I grew up with coffee not just as a beverage, but as a ritual—an inheritance steeped in memory. My grandmother, Lola Margarita, cultivated her own beans in South Cotabato, on the island of Mindanao. She roasted them over fire, ground them by hand, and brewed them with reverence. Her coffee was bold, aromatic, and deeply comforting. It was the taste of morning prayer, of quiet strength, of home.
Earlier this year, I returned to the Philippines carrying a two-pound bag of Starbucks’ Caffè Verona, hoping to share something familiar with my family. I expected to find better coffee there—something closer to Lola’s—but I was surprised, even disappointed, by what I tasted. The local brews lacked the depth and aroma I remembered. A family member gave me barako from Batangas, but it felt flat and one-dimensional. Another gifted me Robusta from Sultan Kudarat, which was bold but bitter in a way that didn’t resonate.

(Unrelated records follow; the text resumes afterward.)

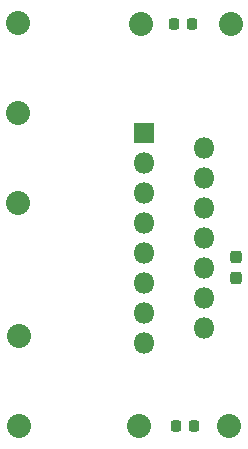
<source format=gbr>
%TF.GenerationSoftware,KiCad,Pcbnew,7.0.7*%
%TF.CreationDate,2024-04-29T21:33:31+09:00*%
%TF.ProjectId,l298n,6c323938-6e2e-46b6-9963-61645f706362,rev?*%
%TF.SameCoordinates,Original*%
%TF.FileFunction,Soldermask,Bot*%
%TF.FilePolarity,Negative*%
%FSLAX46Y46*%
G04 Gerber Fmt 4.6, Leading zero omitted, Abs format (unit mm)*
G04 Created by KiCad (PCBNEW 7.0.7) date 2024-04-29 21:33:31*
%MOMM*%
%LPD*%
G01*
G04 APERTURE LIST*
G04 Aperture macros list*
%AMRoundRect*
0 Rectangle with rounded corners*
0 $1 Rounding radius*
0 $2 $3 $4 $5 $6 $7 $8 $9 X,Y pos of 4 corners*
0 Add a 4 corners polygon primitive as box body*
4,1,4,$2,$3,$4,$5,$6,$7,$8,$9,$2,$3,0*
0 Add four circle primitives for the rounded corners*
1,1,$1+$1,$2,$3*
1,1,$1+$1,$4,$5*
1,1,$1+$1,$6,$7*
1,1,$1+$1,$8,$9*
0 Add four rect primitives between the rounded corners*
20,1,$1+$1,$2,$3,$4,$5,0*
20,1,$1+$1,$4,$5,$6,$7,0*
20,1,$1+$1,$6,$7,$8,$9,0*
20,1,$1+$1,$8,$9,$2,$3,0*%
G04 Aperture macros list end*
%ADD10C,2.032000*%
%ADD11RoundRect,0.225000X-0.225000X-0.250000X0.225000X-0.250000X0.225000X0.250000X-0.225000X0.250000X0*%
%ADD12RoundRect,0.225000X0.225000X0.250000X-0.225000X0.250000X-0.225000X-0.250000X0.225000X-0.250000X0*%
%ADD13R,1.800000X1.800000*%
%ADD14O,1.800000X1.800000*%
%ADD15RoundRect,0.237500X0.237500X-0.287500X0.237500X0.287500X-0.237500X0.287500X-0.237500X-0.287500X0*%
G04 APERTURE END LIST*
D10*
%TO.C,J4*%
X113089999Y-111163401D03*
X113089999Y-118783401D03*
%TD*%
%TO.C,J3*%
X113010001Y-84606600D03*
X113010001Y-92226600D03*
X113010001Y-99846600D03*
%TD*%
%TO.C,J2*%
X123275000Y-118740000D03*
X130895000Y-118740000D03*
%TD*%
%TO.C,J1*%
X131008401Y-84750001D03*
X123388401Y-84750001D03*
%TD*%
D11*
%TO.C,C2*%
X126220000Y-84720000D03*
X127770000Y-84720000D03*
%TD*%
D12*
%TO.C,C1*%
X127910000Y-118770000D03*
X126360000Y-118770000D03*
%TD*%
D13*
%TO.C,U1*%
X123720000Y-93990000D03*
D14*
X128800000Y-95260000D03*
X123720000Y-96530000D03*
X128800000Y-97800000D03*
X123720000Y-99070000D03*
X128800000Y-100340000D03*
X123720000Y-101610000D03*
X128800000Y-102880000D03*
X123720000Y-104150000D03*
X128800000Y-105420000D03*
X123720000Y-106690000D03*
X128800000Y-107960000D03*
X123720000Y-109230000D03*
X128800000Y-110500000D03*
X123720000Y-111770000D03*
%TD*%
D15*
%TO.C,R1*%
X131460000Y-104435000D03*
X131460000Y-106185000D03*
%TD*%
M02*

</source>
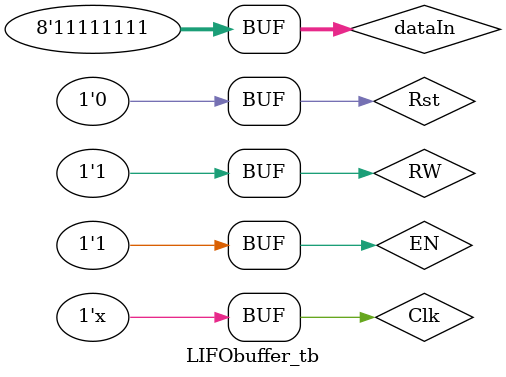
<source format=v>
`timescale 1ns / 1ns

module LIFObuffer_tb;

 // Inputs

 reg [7:0] dataIn;

 reg RW;

 reg EN;

 reg Rst;

 reg Clk;

 // Outputs

 wire [7:0] dataOut;

 wire EMPTY;

 wire FULL;
 wire [7:0] top;
 wire [2:0] SP;

 // Instantiate the Unit Under Test (UUT)

 LIFObuffer uut (dataIn, dataOut, RW,EN, Rst, EMPTY, FULL, Clk,top,SP);
 initial begin
  // Initialize Inputs

  dataIn  = 8'h00;
  RW  = 1'b0;
  EN  = 1'b0;
  Rst  = 1'b1;
  Clk  = 1'b0;
  // Wait 100 ns for global reset to finish

  #100;      
  // Add stimulus here
  EN   = 1'b1;
  Rst  = 1'b1;

  #40;
  Rst     = 1'b0;
  RW      = 1'b0;
  dataIn  = 8'h00;

  #20;
  dataIn = 8'h02;

  #20;
  dataIn = 8'h04;

  #20;
  dataIn = 8'h06;

  #20;
  RW  = 1'b1;
  dataIn = 8'h06;
  
  #20
  dataIn = 8'h0F;
  
  #20
  dataIn = 8'h5F;
  
  #20
  dataIn = 8'hFF;

 end 

   always #10 Clk = ~Clk;

endmodule
</source>
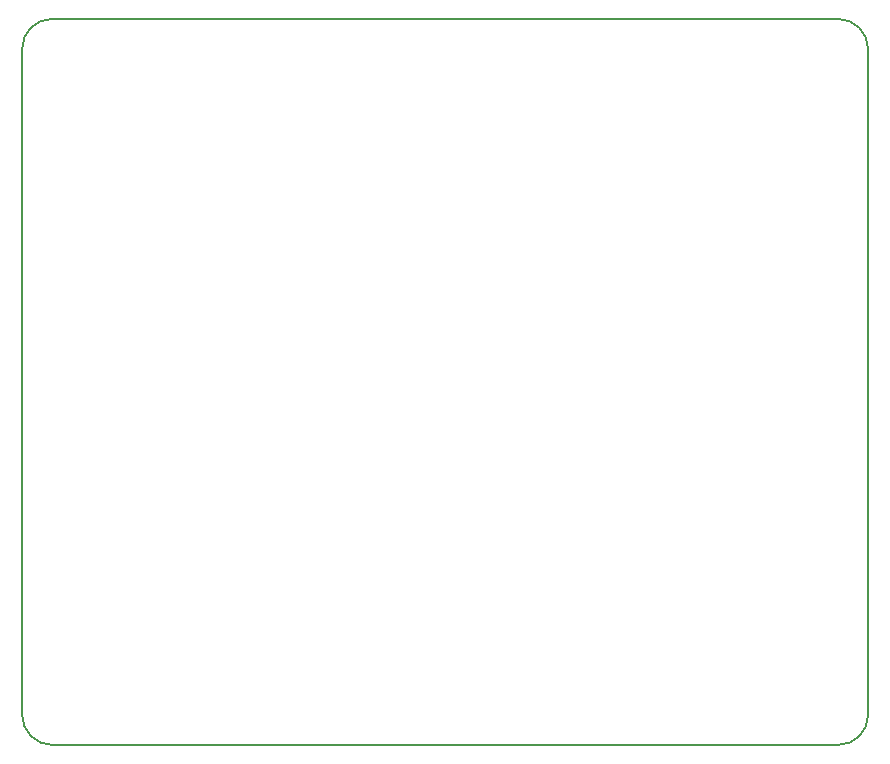
<source format=gko>
G04 #@! TF.FileFunction,Profile,NP*
%FSLAX46Y46*%
G04 Gerber Fmt 4.6, Leading zero omitted, Abs format (unit mm)*
G04 Created by KiCad (PCBNEW (2015-09-17 BZR 6202)-product) date Wednesday, September 23, 2015 'AMt' 01:59:30 AM*
%MOMM*%
G01*
G04 APERTURE LIST*
%ADD10C,0.100000*%
%ADD11C,0.150000*%
G04 APERTURE END LIST*
D10*
D11*
X83693000Y-129667000D02*
G75*
G03X86233000Y-132207000I2540000J0D01*
G01*
X152781000Y-132207000D02*
G75*
G03X155321000Y-129667000I0J2540000D01*
G01*
X155321000Y-73279000D02*
G75*
G03X152781000Y-70739000I-2540000J0D01*
G01*
X86233000Y-70739000D02*
G75*
G03X83693000Y-73279000I0J-2540000D01*
G01*
X83693000Y-129667000D02*
X83693000Y-73279000D01*
X152781000Y-132207000D02*
X86233000Y-132207000D01*
X155321000Y-73279000D02*
X155321000Y-129667000D01*
X86233000Y-70739000D02*
X152781000Y-70739000D01*
M02*

</source>
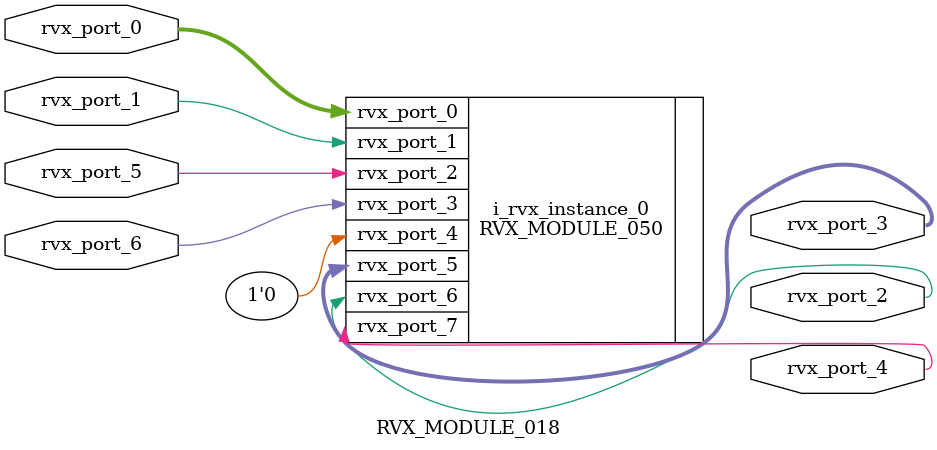
<source format=v>

`include "ervp_global.vh"




module RVX_MODULE_018
(
	rvx_port_1,
	rvx_port_5,
	rvx_port_4,
	rvx_port_3,
	rvx_port_6,
	rvx_port_0,
	rvx_port_2
);




parameter RVX_GPARA_1 = 4;
parameter RVX_GPARA_0 = RVX_GPARA_1+1;

input wire rvx_port_1, rvx_port_5;
output wire rvx_port_4;
output wire [RVX_GPARA_1-1:0] rvx_port_3;
input wire rvx_port_6;

input wire [RVX_GPARA_0-1:0] rvx_port_0;
output wire rvx_port_2;

RVX_MODULE_050
#(
	.RVX_GPARA_3(RVX_GPARA_1),
	.RVX_GPARA_2(RVX_GPARA_0),
	.RVX_GPARA_1(0)
)
i_rvx_instance_0
(
	.rvx_port_1(rvx_port_1),
	.rvx_port_2(rvx_port_5),
	.rvx_port_7(rvx_port_4),
	.rvx_port_5(rvx_port_3),
	.rvx_port_3(rvx_port_6),
	.rvx_port_4(1'b 0),
	.rvx_port_0(rvx_port_0),
	.rvx_port_6(rvx_port_2)
);

endmodule


</source>
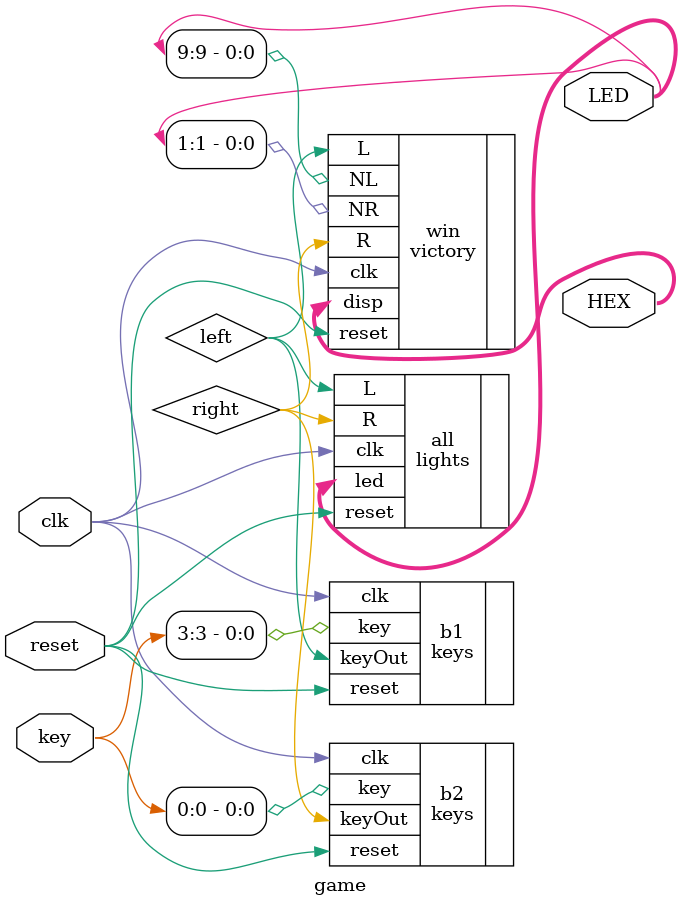
<source format=sv>
module game (
	input logic clk,
	input logic [3:0] key,
	input logic reset,
	output logic [9:1] LED,
	output logic [6:0] HEX
);
  
    logic left, right;
  

  keys b1(.clk(clk), .reset(reset), .key(key[3]), .keyOut(left));
  keys b2(.clk(clk), .reset(reset), .key(key[0]), .keyOut(right));

  lights all(.clk(clk),.reset(reset), .L(left), .R(right), .led(LED[9:1]));

  victory win(.clk(clk), .reset(reset), .L(left), .R(right), .NL(LED[9]), .NR(LED[1]), .disp(HEX));
  
endmodule 
</source>
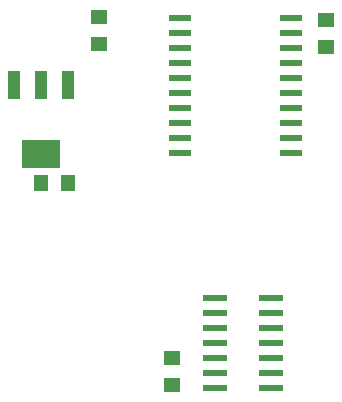
<source format=gtp>
G04*
G04 #@! TF.GenerationSoftware,Altium Limited,Altium Designer,18.1.5 (160)*
G04*
G04 Layer_Color=8421504*
%FSTAX24Y24*%
%MOIN*%
G70*
G01*
G75*
%ADD19R,0.0550X0.0500*%
%ADD20R,0.0500X0.0550*%
%ADD21R,0.0394X0.0945*%
%ADD22R,0.1299X0.0945*%
%ADD23R,0.0810X0.0240*%
%ADD24R,0.0780X0.0220*%
D19*
X009571Y039265D02*
D03*
Y040165D02*
D03*
X012001Y027885D02*
D03*
Y028785D02*
D03*
X017131Y040045D02*
D03*
Y039145D02*
D03*
D20*
X008521Y034605D02*
D03*
X007621D02*
D03*
D21*
X008547Y037866D02*
D03*
X007641D02*
D03*
X006736D02*
D03*
D22*
X007641Y035583D02*
D03*
D23*
X015311Y027775D02*
D03*
Y028275D02*
D03*
Y028775D02*
D03*
Y029275D02*
D03*
Y029775D02*
D03*
Y030275D02*
D03*
Y030775D02*
D03*
X013421D02*
D03*
Y030275D02*
D03*
Y029775D02*
D03*
Y029275D02*
D03*
Y028775D02*
D03*
Y028275D02*
D03*
Y027775D02*
D03*
D24*
X012281Y040125D02*
D03*
Y039625D02*
D03*
Y039125D02*
D03*
Y038625D02*
D03*
Y038125D02*
D03*
Y037625D02*
D03*
Y037125D02*
D03*
Y036625D02*
D03*
Y036125D02*
D03*
Y035625D02*
D03*
X015961D02*
D03*
Y036125D02*
D03*
Y036625D02*
D03*
Y037125D02*
D03*
Y037625D02*
D03*
Y038125D02*
D03*
Y038625D02*
D03*
Y039125D02*
D03*
Y039625D02*
D03*
Y040125D02*
D03*
M02*

</source>
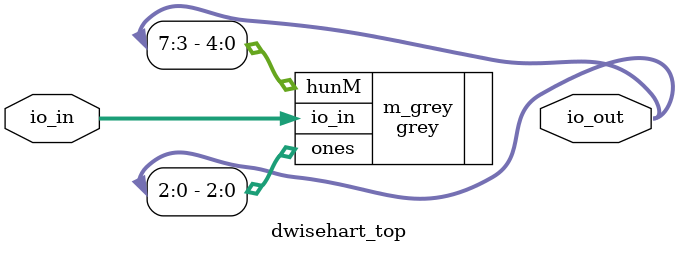
<source format=v>
`default_nettype none
`timescale 1ns/1ps

module dwisehart_top
(
 input [7:0]  io_in,
 output [7:0] io_out
);

   // In hardware this module drive LED segments, so we need the slowest changing bits.
   //  Plus I add the three fastest changing bits to probe with a scope.
   grey m_grey
   (
    .io_in( io_in ),
    .hunM( io_out[7:3] ),
    .ones( io_out[2:0] )
   );

endmodule

</source>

It made me wonder: what happened to the coffee I knew?
Lola’s beans were likely Arabica, grown in the highlands near Mt. Matutum, where indigenous communities like the B’laan and T’boli still cultivate heirloom varieties. Today, that region produces some of the Philippines’ finest Arabica, but much of it doesn’t reach local markets. Instead, instant coffee dominates, and traditional roasting methods have faded.

Back home in Nevada, I grind and brew my own coffee—$14 a pound, plus tax. It’s not cheap, especially with prices rising and tariffs looming. But it’s worth it. Each cup is a quiet act of remembrance. The hum of the grinder, the bloom of the pour, the steam rising like incense—it all brings me back to Lola’s kitchen, to the warmth of her hands and the dignity of her craft.
Coffee, for me, is more than flavor. It’s legacy. It’s presence. It’s the bittersweet taste of change—and the enduring aroma of love.